START Extract to read

Answer
See the detailed answer below.
Work Step by Step
Let's assume that the current carrying wire is too long at which the magnetic field exerted by it is given by
$$B=\dfrac{\mu_0I}{2\pi x}\tag 1$$
Noting that the magnetic field direction due to the long wire is into the page while the short wire is moving upward. According to the right-hand rule, the magnetic force on the positive charges will be to the left.
This means that the positive charges will build up on the left side of the short metal wire while the negative charges will build up on the right side of the wire.
This creates a building electric field until the electric force due to this
electric field equals the magnetic force.
Thus,
$$F_E=F_B$$
$$ \color{red}{\bf\not} qE= \color{red}{\bf\not} qvB$$
$$ E= vB$$
Plug from (1),
$$E=\dfrac{\mu_0vI}{2\pi x} \tag 2$$
Recalling that
$$\Delta V=-\int Eds$$
So, in this case, integrating the electric field from the positive end of the wire (which is the left end) to its negative end (which is the right end).
$$\Delta V= \int_d^{d+l} Edx$$
Plugging from (2),
$$\Delta V= \int_d^{d+l} \dfrac{\mu_0vI}{2\pi x} dx$$
$$\Delta V= \dfrac{\mu_0vI}{2\pi }\int_d^{d+l} \dfrac{ dx}{x}$$
$$\Delta V= \dfrac{\mu_0vI}{2\pi } \ln(x)\bigg|_d^{d+l}$$
$$\boxed{\Delta V= \dfrac{\mu_0vI}{2\pi } \ln\left(\dfrac{d+l}{d}\right) }$$

END Extract to read
START Data to examine

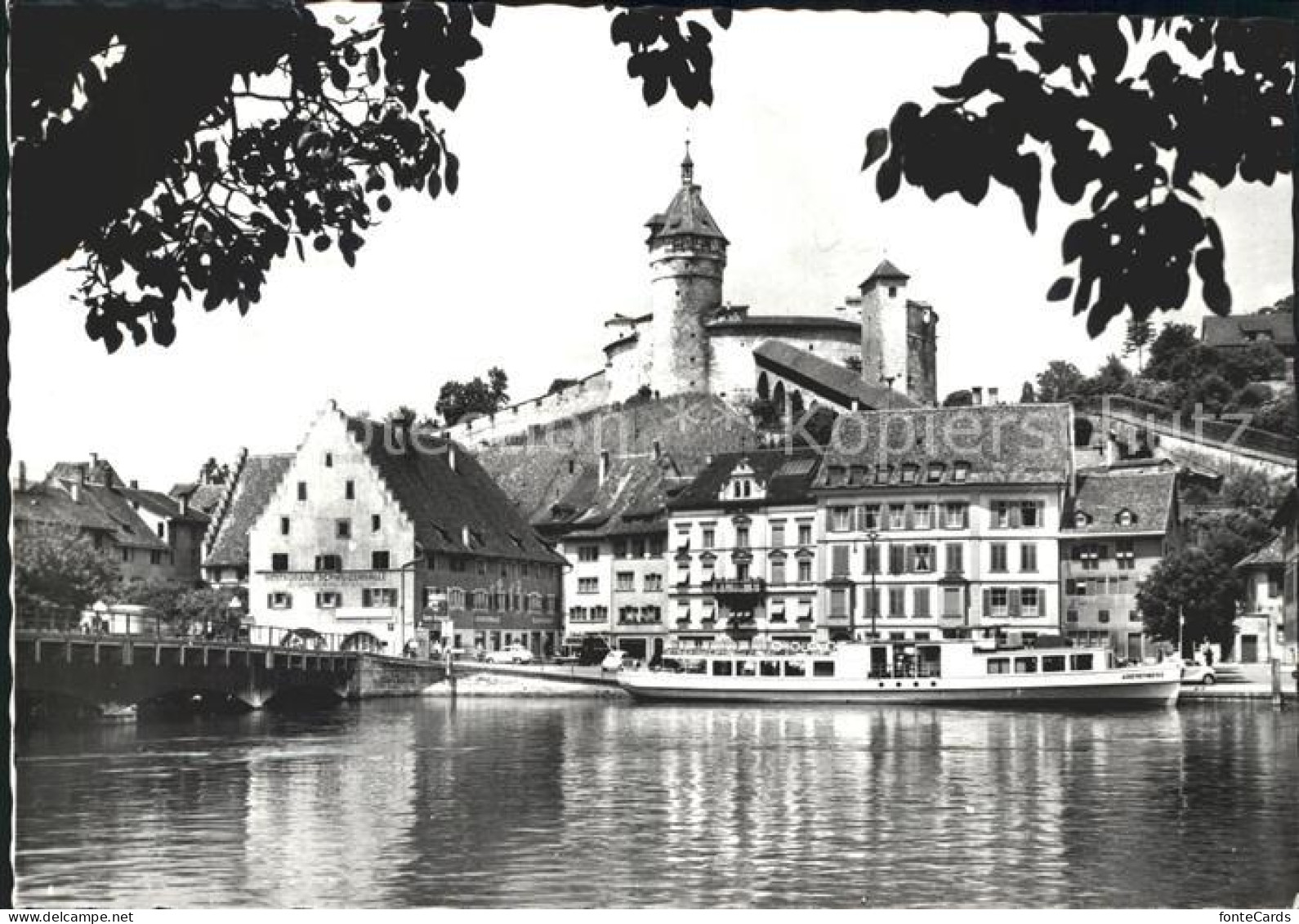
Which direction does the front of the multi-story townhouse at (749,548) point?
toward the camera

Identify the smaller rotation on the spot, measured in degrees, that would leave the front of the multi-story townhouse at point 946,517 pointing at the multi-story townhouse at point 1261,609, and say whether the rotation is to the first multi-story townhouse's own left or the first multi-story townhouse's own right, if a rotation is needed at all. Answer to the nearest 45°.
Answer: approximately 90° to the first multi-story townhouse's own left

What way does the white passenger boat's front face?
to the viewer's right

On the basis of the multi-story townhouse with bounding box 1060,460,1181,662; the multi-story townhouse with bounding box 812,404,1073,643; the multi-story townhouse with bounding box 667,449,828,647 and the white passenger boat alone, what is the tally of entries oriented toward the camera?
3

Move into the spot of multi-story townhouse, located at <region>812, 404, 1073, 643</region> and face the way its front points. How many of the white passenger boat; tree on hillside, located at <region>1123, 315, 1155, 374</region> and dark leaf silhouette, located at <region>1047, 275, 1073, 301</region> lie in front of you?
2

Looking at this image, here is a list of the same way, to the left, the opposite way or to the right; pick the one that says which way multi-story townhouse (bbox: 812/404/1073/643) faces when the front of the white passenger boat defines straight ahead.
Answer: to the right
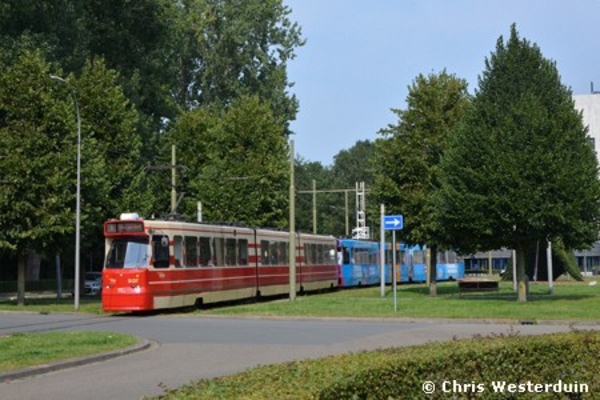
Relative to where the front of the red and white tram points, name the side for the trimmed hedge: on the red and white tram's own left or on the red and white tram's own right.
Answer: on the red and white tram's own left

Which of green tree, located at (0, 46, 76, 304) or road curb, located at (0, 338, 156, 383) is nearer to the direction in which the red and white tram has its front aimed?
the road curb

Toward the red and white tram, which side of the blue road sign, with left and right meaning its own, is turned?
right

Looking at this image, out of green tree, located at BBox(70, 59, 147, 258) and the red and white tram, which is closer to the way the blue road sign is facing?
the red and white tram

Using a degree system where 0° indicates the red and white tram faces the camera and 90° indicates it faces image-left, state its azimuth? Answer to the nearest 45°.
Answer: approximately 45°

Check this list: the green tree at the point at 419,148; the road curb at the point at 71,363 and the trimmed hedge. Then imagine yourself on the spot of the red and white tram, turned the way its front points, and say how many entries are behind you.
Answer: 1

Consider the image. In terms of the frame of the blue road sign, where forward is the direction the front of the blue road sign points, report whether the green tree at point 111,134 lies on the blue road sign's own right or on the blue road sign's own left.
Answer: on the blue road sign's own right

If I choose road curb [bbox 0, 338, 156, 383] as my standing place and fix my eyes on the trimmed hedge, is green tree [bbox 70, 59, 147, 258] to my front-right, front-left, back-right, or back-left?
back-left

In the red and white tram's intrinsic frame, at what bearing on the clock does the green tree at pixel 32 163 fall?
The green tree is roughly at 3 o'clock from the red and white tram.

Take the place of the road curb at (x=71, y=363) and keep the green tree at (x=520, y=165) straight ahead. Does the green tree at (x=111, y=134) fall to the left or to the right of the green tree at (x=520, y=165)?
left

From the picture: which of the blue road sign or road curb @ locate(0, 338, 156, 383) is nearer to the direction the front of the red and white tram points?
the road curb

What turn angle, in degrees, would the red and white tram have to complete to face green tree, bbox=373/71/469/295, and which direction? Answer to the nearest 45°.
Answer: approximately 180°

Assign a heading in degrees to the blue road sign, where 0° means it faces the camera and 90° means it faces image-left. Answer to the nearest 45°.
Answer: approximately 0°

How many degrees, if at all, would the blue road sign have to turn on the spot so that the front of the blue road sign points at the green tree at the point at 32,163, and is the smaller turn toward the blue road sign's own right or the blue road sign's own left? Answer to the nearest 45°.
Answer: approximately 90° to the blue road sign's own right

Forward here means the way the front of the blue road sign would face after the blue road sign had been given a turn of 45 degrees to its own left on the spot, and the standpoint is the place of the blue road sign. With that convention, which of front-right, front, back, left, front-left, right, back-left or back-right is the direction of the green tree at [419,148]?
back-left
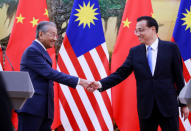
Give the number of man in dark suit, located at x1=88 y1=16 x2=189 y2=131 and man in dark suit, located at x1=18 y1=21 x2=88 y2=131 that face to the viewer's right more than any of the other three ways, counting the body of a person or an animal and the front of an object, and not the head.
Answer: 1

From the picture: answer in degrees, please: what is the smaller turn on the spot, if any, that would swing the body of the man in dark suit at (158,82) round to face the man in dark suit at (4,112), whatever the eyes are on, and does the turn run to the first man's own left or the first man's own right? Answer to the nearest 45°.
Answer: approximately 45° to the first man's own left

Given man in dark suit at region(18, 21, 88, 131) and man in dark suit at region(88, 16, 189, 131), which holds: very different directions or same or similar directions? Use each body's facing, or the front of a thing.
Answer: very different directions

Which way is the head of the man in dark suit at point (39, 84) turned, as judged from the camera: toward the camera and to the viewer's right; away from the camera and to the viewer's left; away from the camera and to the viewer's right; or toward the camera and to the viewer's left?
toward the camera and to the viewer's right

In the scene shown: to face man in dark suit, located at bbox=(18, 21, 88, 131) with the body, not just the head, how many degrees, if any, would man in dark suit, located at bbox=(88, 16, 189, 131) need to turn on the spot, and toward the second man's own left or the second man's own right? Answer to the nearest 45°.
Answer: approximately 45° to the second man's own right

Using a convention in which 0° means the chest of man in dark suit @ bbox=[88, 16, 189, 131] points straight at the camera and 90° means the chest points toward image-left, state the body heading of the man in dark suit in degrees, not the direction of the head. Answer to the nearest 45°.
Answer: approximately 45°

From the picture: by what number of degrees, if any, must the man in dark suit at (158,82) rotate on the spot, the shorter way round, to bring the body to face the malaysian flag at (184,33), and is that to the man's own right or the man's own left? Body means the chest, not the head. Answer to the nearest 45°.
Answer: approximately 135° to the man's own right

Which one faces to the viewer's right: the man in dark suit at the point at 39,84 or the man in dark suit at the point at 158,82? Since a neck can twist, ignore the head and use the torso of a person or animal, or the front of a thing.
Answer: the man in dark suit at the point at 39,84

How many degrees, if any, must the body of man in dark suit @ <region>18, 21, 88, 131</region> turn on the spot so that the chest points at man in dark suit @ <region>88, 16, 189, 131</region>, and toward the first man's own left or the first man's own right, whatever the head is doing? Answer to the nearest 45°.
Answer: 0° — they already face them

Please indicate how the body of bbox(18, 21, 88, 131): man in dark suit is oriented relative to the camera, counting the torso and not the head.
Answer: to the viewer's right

END Data to examine

* **Description of the task**: In the worked solution, list every displayed equation whose left side is ΔV, in the order in which they appear. The records were gathered from a source separate from the text.

* **Task response**:
1. $\Delta V=-\int Eds$
2. $\Delta V= \int_d^{d+l} Edx$
3. $\Delta V= \int_d^{d+l} \dfrac{\mu_0vI}{2\pi x} dx$
4. $\Delta V= \dfrac{\mu_0vI}{2\pi }\int_d^{d+l} \dfrac{ dx}{x}$
5. $\Delta V= \dfrac{\mu_0vI}{2\pi } \ln(x)\bigg|_d^{d+l}$
6. $\Delta V= \dfrac{\mu_0vI}{2\pi } \ln\left(\dfrac{d+l}{d}\right)$